Director Arnaud Desplechin shoots this scene both in color (Nora reading) and in flickering, silent film style black and white (Louis reciting his diary): this simple set up is so effective and so truthful that you gasp with recognition and understanding. Desplechin is dealing with the basic things of life here and what better in this scene than "the thin line between love and hate?"
Desplechin is telling two stories here: one with Nora (and this Nora shares many qualities with Ibsen's Nora...i.e.....she recreates herself during the course of this film) and that of Ismael (the formidable Mathieu Almaric): a former lover of Nora's and a man who is bi-polar, though I prefer the old name for this disease, manic depression which more perfectly describes Ismael.

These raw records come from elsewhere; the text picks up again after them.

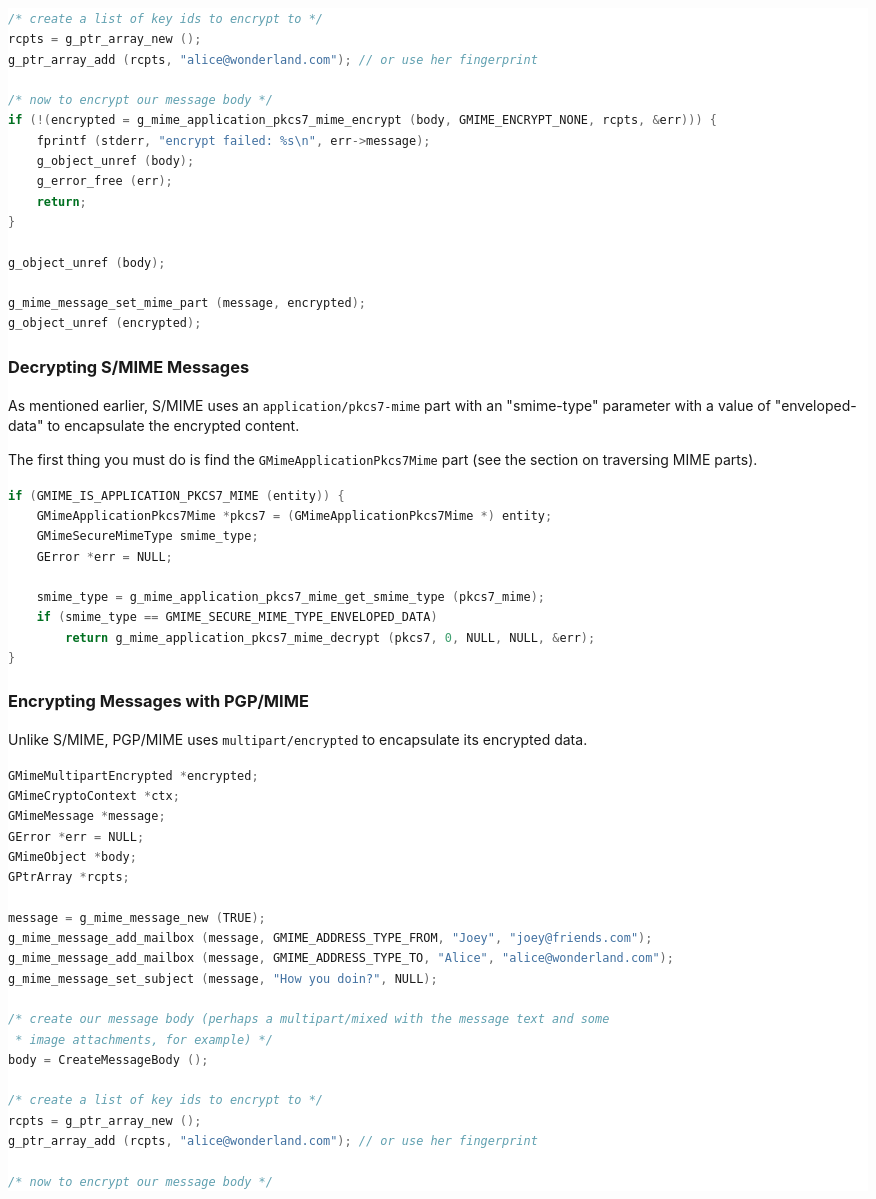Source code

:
 ```c
/* create a list of key ids to encrypt to */
rcpts = g_ptr_array_new ();
g_ptr_array_add (rcpts, "alice@wonderland.com"); // or use her fingerprint

/* now to encrypt our message body */
if (!(encrypted = g_mime_application_pkcs7_mime_encrypt (body, GMIME_ENCRYPT_NONE, rcpts, &err))) {
    fprintf (stderr, "encrypt failed: %s\n", err->message);
    g_object_unref (body);
    g_error_free (err);
    return;
}

g_object_unref (body);

g_mime_message_set_mime_part (message, encrypted);
g_object_unref (encrypted);
```

### Decrypting S/MIME Messages

As mentioned earlier, S/MIME uses an `application/pkcs7-mime` part with an "smime-type" parameter with a value of
"enveloped-data" to encapsulate the encrypted content.

The first thing you must do is find the `GMimeApplicationPkcs7Mime` part (see the section on traversing MIME parts).

```c
if (GMIME_IS_APPLICATION_PKCS7_MIME (entity)) {
    GMimeApplicationPkcs7Mime *pkcs7 = (GMimeApplicationPkcs7Mime *) entity;
    GMimeSecureMimeType smime_type;
    GError *err = NULL;

    smime_type = g_mime_application_pkcs7_mime_get_smime_type (pkcs7_mime);
    if (smime_type == GMIME_SECURE_MIME_TYPE_ENVELOPED_DATA)
        return g_mime_application_pkcs7_mime_decrypt (pkcs7, 0, NULL, NULL, &err);
}
```

### Encrypting Messages with PGP/MIME

Unlike S/MIME, PGP/MIME uses `multipart/encrypted` to encapsulate its encrypted data.

```c
GMimeMultipartEncrypted *encrypted;
GMimeCryptoContext *ctx;
GMimeMessage *message;
GError *err = NULL;
GMimeObject *body;
GPtrArray *rcpts;

message = g_mime_message_new (TRUE);
g_mime_message_add_mailbox (message, GMIME_ADDRESS_TYPE_FROM, "Joey", "joey@friends.com");
g_mime_message_add_mailbox (message, GMIME_ADDRESS_TYPE_TO, "Alice", "alice@wonderland.com");
g_mime_message_set_subject (message, "How you doin?", NULL);

/* create our message body (perhaps a multipart/mixed with the message text and some
 * image attachments, for example) */
body = CreateMessageBody ();

/* create a list of key ids to encrypt to */
rcpts = g_ptr_array_new ();
g_ptr_array_add (rcpts, "alice@wonderland.com"); // or use her fingerprint

/* now to encrypt our message body */
```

Nora spends the entire film looking for a father for her child, Elias and Ismael spends the entire film looking for a safe place for himself. One of the most interesting things about this film is that out-of-control Ismael has a big, loving family who surround him with an all-encompassing warm fog of positivism while the controlled, "my father always taught me to control my emotions" Nora really has no one except her son. Nora and Ismael's worlds are opposite of the supposed natural order of things: aren't the well-loved and cared for supposed to be "sane" while the ill nurtured are more often, "crazy?"
Desplechin is dealing with so many things here: mental illness, paternal and maternal love and all its variations, drug addiction, the elements of psychiatric care, male/female relationships and on and on that it took me several viewings to begin to digest and understand all the things with which Desplechin has stuffed his film.
"Kings and Queen" is palpably disturbing on many levels. It is not a comfortable, easily definable film. It's emotions and feelings are sometimes so brutally honest that they physically hurt. But like Nora and Ismael if you survive the ordeal ...you will be better and smarter for it.